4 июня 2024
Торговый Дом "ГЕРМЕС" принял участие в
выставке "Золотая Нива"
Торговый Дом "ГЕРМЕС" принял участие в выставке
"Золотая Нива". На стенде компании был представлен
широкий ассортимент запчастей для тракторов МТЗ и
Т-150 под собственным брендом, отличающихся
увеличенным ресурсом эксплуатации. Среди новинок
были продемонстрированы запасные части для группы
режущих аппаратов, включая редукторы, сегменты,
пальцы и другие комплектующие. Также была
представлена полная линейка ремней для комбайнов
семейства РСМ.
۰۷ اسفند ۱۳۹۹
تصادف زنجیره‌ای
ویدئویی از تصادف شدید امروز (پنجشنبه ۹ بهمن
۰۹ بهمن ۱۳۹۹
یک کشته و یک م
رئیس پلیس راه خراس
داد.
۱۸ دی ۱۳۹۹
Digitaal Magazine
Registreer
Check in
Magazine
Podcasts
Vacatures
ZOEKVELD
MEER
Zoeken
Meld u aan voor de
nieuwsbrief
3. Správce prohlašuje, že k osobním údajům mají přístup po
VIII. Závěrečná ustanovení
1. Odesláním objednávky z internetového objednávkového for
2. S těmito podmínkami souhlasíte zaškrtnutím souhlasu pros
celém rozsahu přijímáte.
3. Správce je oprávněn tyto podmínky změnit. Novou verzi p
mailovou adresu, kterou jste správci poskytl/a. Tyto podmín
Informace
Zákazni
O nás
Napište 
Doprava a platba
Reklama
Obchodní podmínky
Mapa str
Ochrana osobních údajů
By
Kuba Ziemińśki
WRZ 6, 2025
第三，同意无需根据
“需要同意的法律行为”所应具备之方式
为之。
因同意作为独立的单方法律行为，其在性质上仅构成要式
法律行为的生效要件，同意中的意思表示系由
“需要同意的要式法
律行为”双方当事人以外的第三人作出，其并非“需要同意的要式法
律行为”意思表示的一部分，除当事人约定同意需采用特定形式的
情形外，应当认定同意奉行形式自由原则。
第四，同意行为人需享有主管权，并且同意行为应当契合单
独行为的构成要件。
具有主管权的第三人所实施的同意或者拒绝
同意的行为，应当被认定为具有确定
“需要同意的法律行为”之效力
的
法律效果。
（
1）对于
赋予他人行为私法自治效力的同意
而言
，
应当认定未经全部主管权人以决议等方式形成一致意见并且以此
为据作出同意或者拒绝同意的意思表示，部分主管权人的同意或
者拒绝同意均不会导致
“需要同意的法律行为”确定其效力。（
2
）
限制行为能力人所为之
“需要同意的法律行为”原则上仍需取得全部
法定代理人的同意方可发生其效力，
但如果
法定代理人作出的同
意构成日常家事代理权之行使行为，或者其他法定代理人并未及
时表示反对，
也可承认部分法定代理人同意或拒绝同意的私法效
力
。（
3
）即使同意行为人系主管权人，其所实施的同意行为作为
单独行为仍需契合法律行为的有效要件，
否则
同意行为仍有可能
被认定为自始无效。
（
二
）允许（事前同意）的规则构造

**INSTRUCTION:** Set down every line of text in the data above, word for word and in the same order.

**ANSWER SPACE:**
4 июня 2024
Торговый Дом "ГЕРМЕС" принял участие в
выставке "Золотая Нива"
Торговый Дом "ГЕРМЕС" принял участие в выставке
"Золотая Нива". На стенде компании был представлен
широкий ассортимент запчастей для тракторов МТЗ и
Т-150 под собственным брендом, отличающихся
увеличенным ресурсом эксплуатации. Среди новинок
были продемонстрированы запасные части для группы
режущих аппаратов, включая редукторы, сегменты,
пальцы и другие комплектующие. Также была
представлена полная линейка ремней для комбайнов
семейства РСМ.
۰۷ اسفند ۱۳۹۹
تصادف زنجیره‌ای
ویدئویی از تصادف شدید امروز (پنجشنبه ۹ بهمن
۰۹ بهمن ۱۳۹۹
یک کشته و یک م
رئیس پلیس راه خراس
داد.
۱۸ دی ۱۳۹۹
Digitaal Magazine
Registreer
Check in
Magazine
Podcasts
Vacatures
ZOEKVELD
MEER
Zoeken
Meld u aan voor de
nieuwsbrief
3. Správce prohlašuje, že k osobním údajům mají přístup po
VIII. Závěrečná ustanovení
1. Odesláním objednávky z internetového objednávkového for
2. S těmito podmínkami souhlasíte zaškrtnutím souhlasu pros
celém rozsahu přijímáte.
3. Správce je oprávněn tyto podmínky změnit. Novou verzi p
mailovou adresu, kterou jste správci poskytl/a. Tyto podmín
Informace
Zákazni
O nás
Napište 
Doprava a platba
Reklama
Obchodní podmínky
Mapa str
Ochrana osobních údajů
By
Kuba Ziemińśki
WRZ 6, 2025
第三，同意无需根据
“需要同意的法律行为”所应具备之方式
为之。
因同意作为独立的单方法律行为，其在性质上仅构成要式
法律行为的生效要件，同意中的意思表示系由
“需要同意的要式法
律行为”双方当事人以外的第三人作出，其并非“需要同意的要式法
律行为”意思表示的一部分，除当事人约定同意需采用特定形式的
情形外，应当认定同意奉行形式自由原则。
第四，同意行为人需享有主管权，并且同意行为应当契合单
独行为的构成要件。
具有主管权的第三人所实施的同意或者拒绝
同意的行为，应当被认定为具有确定
“需要同意的法律行为”之效力
的
法律效果。
（
1）对于
赋予他人行为私法自治效力的同意
而言
，
应当认定未经全部主管权人以决议等方式形成一致意见并且以此
为据作出同意或者拒绝同意的意思表示，部分主管权人的同意或
者拒绝同意均不会导致
“需要同意的法律行为”确定其效力。（
2
）
限制行为能力人所为之
“需要同意的法律行为”原则上仍需取得全部
法定代理人的同意方可发生其效力，
但如果
法定代理人作出的同
意构成日常家事代理权之行使行为，或者其他法定代理人并未及
时表示反对，
也可承认部分法定代理人同意或拒绝同意的私法效
力
。（
3
）即使同意行为人系主管权人，其所实施的同意行为作为
单独行为仍需契合法律行为的有效要件，
否则
同意行为仍有可能
被认定为自始无效。
（
二
）允许（事前同意）的规则构造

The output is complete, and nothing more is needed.